Recently, I was back in Wisconsin for the funeral of my grandmother (and they did have kringle at the funeral home). It was a good opportunity to be with my family and to remember all the the good times that we had together in my grandparents' little house.
It was also a good opportunity to remember my Midwestern roots. I shared with my congregation how different the sense of being Lutheran is in Racine and on Cape Cod. Racine, with a population of around 80000 has 14 Evangelical Lutheran Church in America congregations, 10 Missouri synod Lutheran congregations and 3 Wisconsin synod congregations. I'm sure there are also a few independent Lutheran churches but they are harder to research. In Racine they might not ask "Are you Lutheran?" but "What sort of Lutheran are you?" Cape Cod, with a population of slightly over 200000 has a grand total of 4 Lutheran congregations. No matter how I drive, it takes me at least 40 minutes to get to the next closest Lutheran church on the Cape. It made me realize that on the Cape, we need to do a more intentional job of defining ourselves because we are not a major player in the religious culture.

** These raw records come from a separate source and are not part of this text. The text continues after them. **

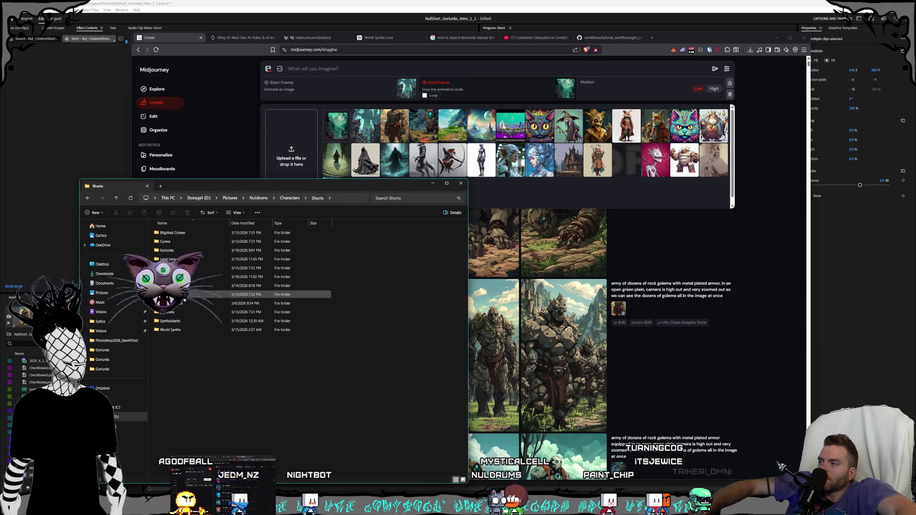
{"action": "double_click", "coordinate": [188, 310]}
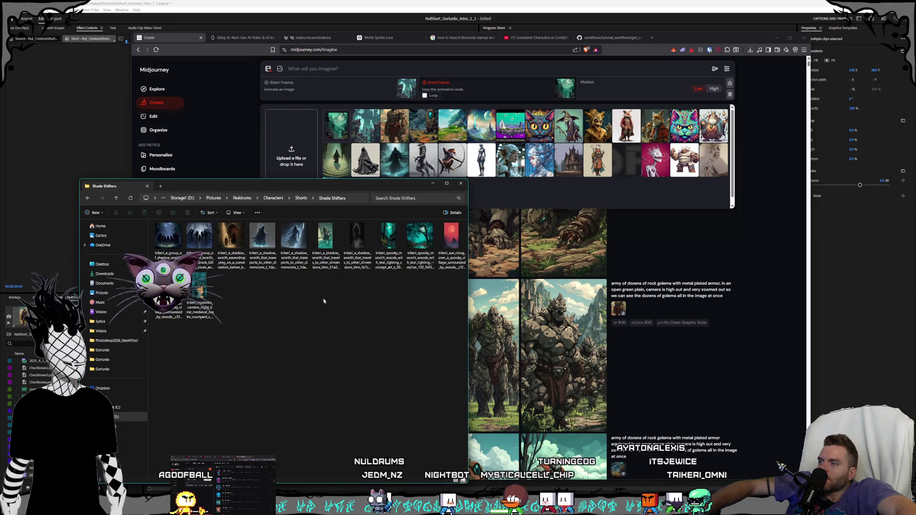
{"action": "left_click", "coordinate": [303, 199]}
{"action": "double_click", "coordinate": [188, 321]}
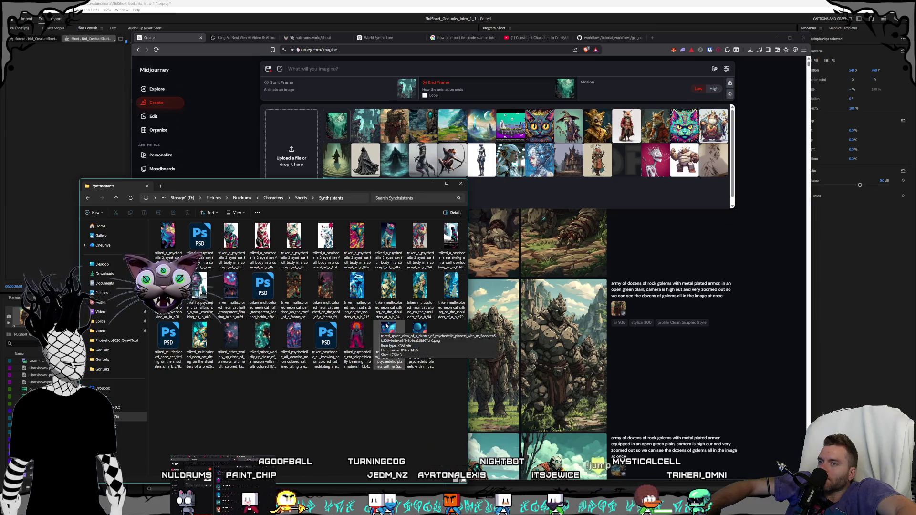
Step: Preview the neon cat and space-planets images, then upload the planets image to Midjourney
{"action": "double_click", "coordinate": [461, 300]}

In any case, partly out of nostalgia for those Midwestern roots, partly out of a desire to share my experience with my children and partly because I really like kringle, I decided to take one on the plane with me. My parents were kind enough to stop at a bakery on the way to the airport (They also bought a kringle, so the detour was not in vain for them). I was dropped of at the Milwaukee airport with my check-in bag, my laptop bag and a blueberry kringle.
I toyed with idea of stowing it in my suitcase because a kringle would be fairly awkward to carry around an airport not to mention on two plane flights, but I had visions of trying to convince my children that well-traveled, smashed pastry is just as good as the regular stuff. However, I discovered that the pastry was just about as large as my laptop. The kringle traveled in the protected area usually reserved for a computer. The computer traveled unprotected. Everything made it back to Massachusetts with just a small amount of frosting loss.
I could have gotten home and ordered a kringle online and I will probably do so sometime this year. They ship them in sturdy containers that seem to travel well. But there was something about taking that piece of Wisconsin with me, protecting it from the press of crowds at O'Hare, carefully sliding it under a seat during the plane ride, and offering it to my family when I returned home that briefly connected those Midwestern roots to a Cape Cod life, offering a piece of my childhood to my own children. It was worth the effort.